Lenape settlements


Lenape settlements are villages and other sites founded by Lenape people, a Native American tribe from the Northeastern Woodlands. Many of these sites are located in Ohio.

Hell Town

is a village located on Clear Creek, known today as Clear Fork, near the abandoned town of Newville, Ohio. The site is on a high hill just north of the junction of Clear Creek and the Black Fork of the Mohican River. The reference to the village sitting on a "high hill" counters many popular misconceptions that the village was in low lying areas that would later be submerged by the damming of the ClearFork River to create Pleasant Hill Lake. Hell Town was located along a "war trail" used by Native Americans in the region, which ran from a point about south from Sandusky, Ohio, thence north-northeast into the Cuyahoga River valley. This trail was later used by white settlers and is today known as State Route 95. Rerouted in the 1940s, a portion of this old road and war path are buried under Pleasant Hill Lake.
Helltown was situated a mile below Newville, on the Clear Fork of the Mohican, in what is known as the Darling settlement. Helltown was abandoned in 1782, after the massacre of the Moravian Indians at Gnadenhutten and a new village was founded on the Black Fork, where a more favorable site for defense was obtained.
From History of Richland County. By A J. Baughman. CHAPTER XVI. Monroe Township: William Norris, who lives on a 500-acre farm in "Possum Valley" also owns a fine tract of land which was a part of the original Darling tract, at the site of the former Indian village of Helltown, where the first bridge below Newville crosses the Clearfork.

Jerometown

A village of the Delaware tribe, which, was located on the south side of the present-day Jerome Fork of the Mohican River.
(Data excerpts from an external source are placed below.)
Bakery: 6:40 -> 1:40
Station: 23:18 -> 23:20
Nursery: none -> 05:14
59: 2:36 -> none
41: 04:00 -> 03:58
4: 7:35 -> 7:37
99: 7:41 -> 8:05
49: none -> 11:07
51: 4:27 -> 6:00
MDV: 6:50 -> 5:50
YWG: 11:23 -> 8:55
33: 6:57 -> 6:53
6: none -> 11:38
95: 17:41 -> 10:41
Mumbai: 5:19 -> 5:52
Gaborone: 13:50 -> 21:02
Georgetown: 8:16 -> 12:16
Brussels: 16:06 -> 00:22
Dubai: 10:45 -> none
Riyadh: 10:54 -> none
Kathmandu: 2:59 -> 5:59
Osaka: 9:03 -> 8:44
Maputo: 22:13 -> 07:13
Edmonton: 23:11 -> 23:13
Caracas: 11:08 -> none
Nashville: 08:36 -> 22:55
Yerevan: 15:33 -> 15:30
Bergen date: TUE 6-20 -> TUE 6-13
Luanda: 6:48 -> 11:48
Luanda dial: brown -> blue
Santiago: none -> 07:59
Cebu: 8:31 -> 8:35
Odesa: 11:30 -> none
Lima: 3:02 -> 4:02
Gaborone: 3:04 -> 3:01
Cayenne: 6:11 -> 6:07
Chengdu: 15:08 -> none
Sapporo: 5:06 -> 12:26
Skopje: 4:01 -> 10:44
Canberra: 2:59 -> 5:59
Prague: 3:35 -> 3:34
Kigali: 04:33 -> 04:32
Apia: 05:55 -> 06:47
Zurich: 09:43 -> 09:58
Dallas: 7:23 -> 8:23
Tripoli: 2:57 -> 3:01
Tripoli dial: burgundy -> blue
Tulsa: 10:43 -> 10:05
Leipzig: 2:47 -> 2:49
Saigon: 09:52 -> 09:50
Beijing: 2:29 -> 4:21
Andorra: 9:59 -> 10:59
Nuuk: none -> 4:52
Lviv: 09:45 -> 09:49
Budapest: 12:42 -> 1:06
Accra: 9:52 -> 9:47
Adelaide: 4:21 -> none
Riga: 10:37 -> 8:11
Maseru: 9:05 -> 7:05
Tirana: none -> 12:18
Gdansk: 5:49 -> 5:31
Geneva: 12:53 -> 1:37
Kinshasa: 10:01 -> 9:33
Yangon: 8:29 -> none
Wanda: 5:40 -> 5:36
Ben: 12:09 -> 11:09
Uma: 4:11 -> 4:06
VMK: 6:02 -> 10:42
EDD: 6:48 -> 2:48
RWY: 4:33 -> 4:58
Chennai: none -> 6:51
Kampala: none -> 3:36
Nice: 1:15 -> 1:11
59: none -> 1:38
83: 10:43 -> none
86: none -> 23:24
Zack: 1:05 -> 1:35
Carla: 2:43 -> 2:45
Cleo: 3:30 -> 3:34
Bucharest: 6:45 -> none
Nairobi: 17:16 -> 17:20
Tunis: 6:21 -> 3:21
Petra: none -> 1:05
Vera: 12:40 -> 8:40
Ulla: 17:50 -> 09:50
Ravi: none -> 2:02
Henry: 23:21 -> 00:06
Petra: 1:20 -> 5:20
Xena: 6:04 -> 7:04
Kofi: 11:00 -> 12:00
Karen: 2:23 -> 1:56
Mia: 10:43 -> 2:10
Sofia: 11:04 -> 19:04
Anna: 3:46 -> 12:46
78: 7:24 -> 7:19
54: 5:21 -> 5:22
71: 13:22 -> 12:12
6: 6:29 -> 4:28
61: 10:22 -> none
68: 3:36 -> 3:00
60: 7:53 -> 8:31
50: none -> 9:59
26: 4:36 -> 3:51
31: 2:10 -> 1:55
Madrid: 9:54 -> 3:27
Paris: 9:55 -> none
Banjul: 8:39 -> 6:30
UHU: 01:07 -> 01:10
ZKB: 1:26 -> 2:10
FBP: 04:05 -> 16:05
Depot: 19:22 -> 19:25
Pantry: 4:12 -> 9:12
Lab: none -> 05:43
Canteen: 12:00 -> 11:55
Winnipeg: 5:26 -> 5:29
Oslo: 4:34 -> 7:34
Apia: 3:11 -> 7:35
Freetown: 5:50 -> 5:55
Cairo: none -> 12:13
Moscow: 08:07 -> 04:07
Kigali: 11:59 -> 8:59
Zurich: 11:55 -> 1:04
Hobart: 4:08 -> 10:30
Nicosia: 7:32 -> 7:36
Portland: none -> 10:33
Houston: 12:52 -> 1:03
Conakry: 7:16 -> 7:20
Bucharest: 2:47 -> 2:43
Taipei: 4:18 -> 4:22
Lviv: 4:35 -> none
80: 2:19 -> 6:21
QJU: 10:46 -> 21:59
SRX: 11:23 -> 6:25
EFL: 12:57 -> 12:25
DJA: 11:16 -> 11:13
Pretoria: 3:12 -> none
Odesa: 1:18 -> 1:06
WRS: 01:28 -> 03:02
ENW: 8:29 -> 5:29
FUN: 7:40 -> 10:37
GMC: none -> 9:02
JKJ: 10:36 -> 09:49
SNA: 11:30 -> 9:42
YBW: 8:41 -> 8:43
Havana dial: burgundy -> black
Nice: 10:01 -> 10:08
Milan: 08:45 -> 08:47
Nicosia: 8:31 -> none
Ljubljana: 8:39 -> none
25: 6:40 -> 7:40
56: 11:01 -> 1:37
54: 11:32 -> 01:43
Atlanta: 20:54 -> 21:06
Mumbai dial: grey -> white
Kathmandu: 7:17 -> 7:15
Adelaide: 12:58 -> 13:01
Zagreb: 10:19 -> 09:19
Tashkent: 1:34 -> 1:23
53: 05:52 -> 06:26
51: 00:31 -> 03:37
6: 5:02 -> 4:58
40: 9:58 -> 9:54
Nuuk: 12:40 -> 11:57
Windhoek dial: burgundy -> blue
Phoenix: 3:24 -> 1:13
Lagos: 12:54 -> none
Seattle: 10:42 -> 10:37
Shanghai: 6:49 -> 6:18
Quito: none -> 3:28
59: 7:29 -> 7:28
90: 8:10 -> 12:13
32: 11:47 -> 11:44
It was named for Jean Baptiste Jerome, a French-Canadian fur-trader ; however, it should perhaps have been more appropriately named " Pipe's town". According to the local-histories: by the year 1808-09 early European-American settlers to the area of what is now Jeromesville in Ashland County, Ohio, on the Jerome Fork of the Mohican River found Delaware-tribe people living about three-fourths of a mile south-by-south-west of the present site of Jeromesville. Near that native village of "Jerometown" was the cabin of "Old Captain Pipe",

Mohican Johns town

Mohican John's town was said, by 19th-century historians, to have been the same as the native-village of "Jerometown", located just south of Jeromesville, Ohio.
However, surveys done in the 1760s, located "Mohican John's town" in the vicinity of present-day Mifflin, Ohio. It is uncertain if the earlier "Mohican John's town" Indian village had perhaps been later moved to the alternate location before the 1800s; or if instead, local-historians merely misinterpreted the earlier "John's town" to be the same location as "Jerometown".
Regardless, the "Mohican John's town" of the 1760s, was undoubtedly upon the Black Fork of the Mohican River.
Knapp's History of Ashland County accurately refers to the native-village near present-day Jeromesville as being named "Jerometown" by 1808. But Knapp's History errs in attributing the original village of "Mohican John's Town" to be the same native village as Jerometown. The later historians never noticed Knapp's obvious contradiction, and they simply repeated his error.

Greentown

Greentown was located west of Perrysville, Ohio. It was burned to the ground by Caucasian pioneer-settlers during the War of 1812 in August 1812; but its Native-American inhabitants had already abandoned it for safety, elsewhere. Greentown was said to be named for Thomas Green, a Caucasian, and who was a Tory, who after aiding the Mohawks in the Wyoming massacre of 1778 sought retreat and seclusion with the Indians in the west.

Coshocton

Coshocton was settled in 1778, when Lenape leader, Pipe, and the warlike members of his tribe, departed from the Tuscarawas and relocated on the Walhonding River, about fifteen miles above the present site of Coshocton, Ohio.

Kilbuck

Kilbuck is also known as Bucktown. This village seems to have been named in honor of "Chief Killbuck".